*** Block opens ***
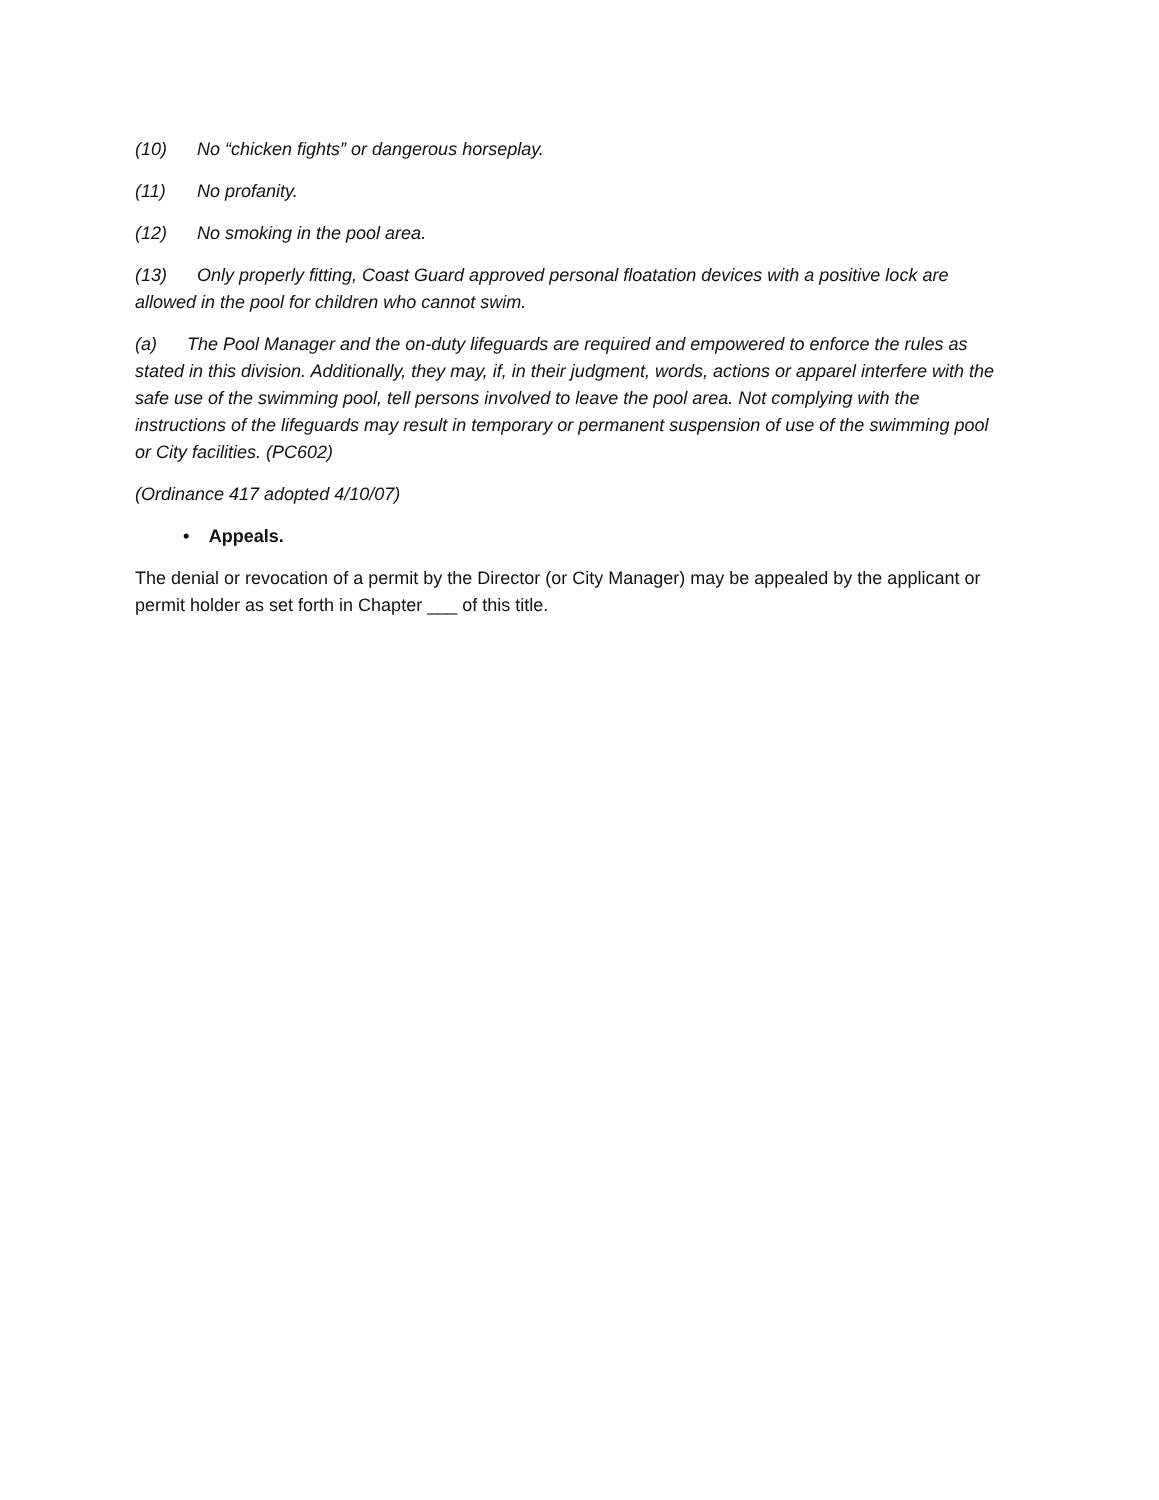(10) No “chicken fights” or dangerous horseplay.
(11) No profanity.
(12) No smoking in the pool area.
(13) Only properly fitting, Coast Guard approved personal floatation devices with a positive lock are allowed in the pool for children who cannot swim.
(a) The Pool Manager and the on-duty lifeguards are required and empowered to enforce the rules as stated in this division. Additionally, they may, if, in their judgment, words, actions or apparel interfere with the safe use of the swimming pool, tell persons involved to leave the pool area. Not complying with the instructions of the lifeguards may result in temporary or permanent suspension of use of the swimming pool or City facilities. (PC602)
(Ordinance 417 adopted 4/10/07)
• Appeals.
The denial or revocation of a permit by the Director (or City Manager) may be appealed by the applicant or permit holder as set forth in Chapter ___ of this title.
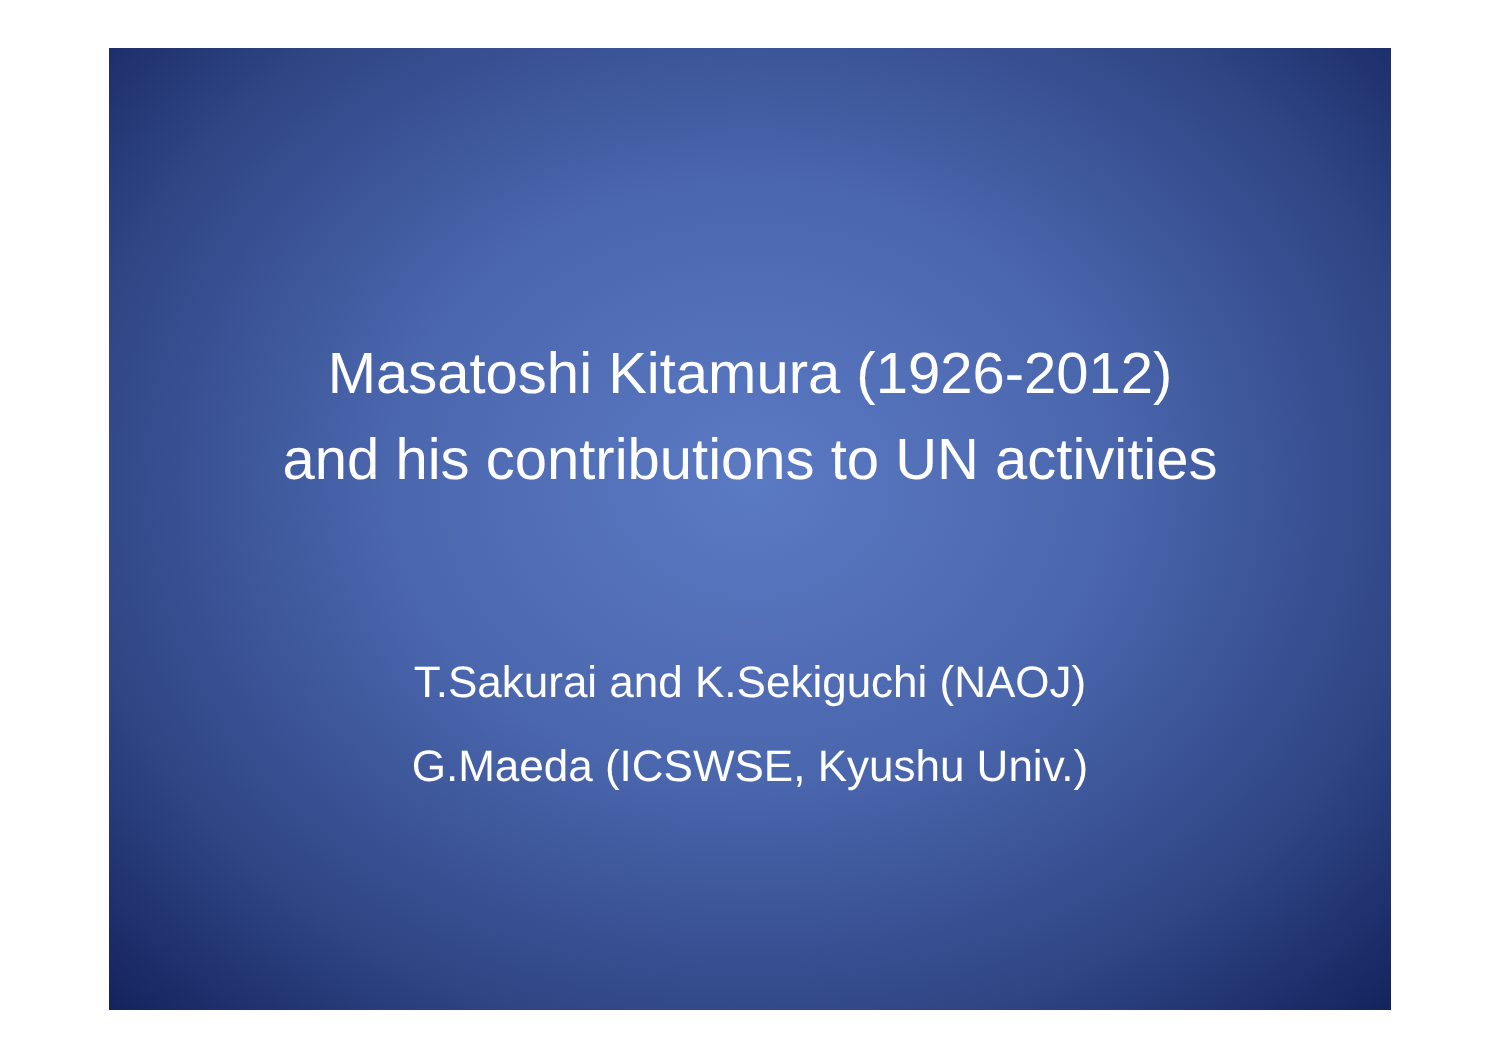Masatoshi Kitamura (1926-2012)
and his contributions to UN activities
T.Sakurai and K.Sekiguchi (NAOJ)
G.Maeda (ICSWSE, Kyushu Univ.)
*** Block closes ***
A single number is required: the count of lines in the data above that include the string "Manager".

◆ **Answer for this exercise**
2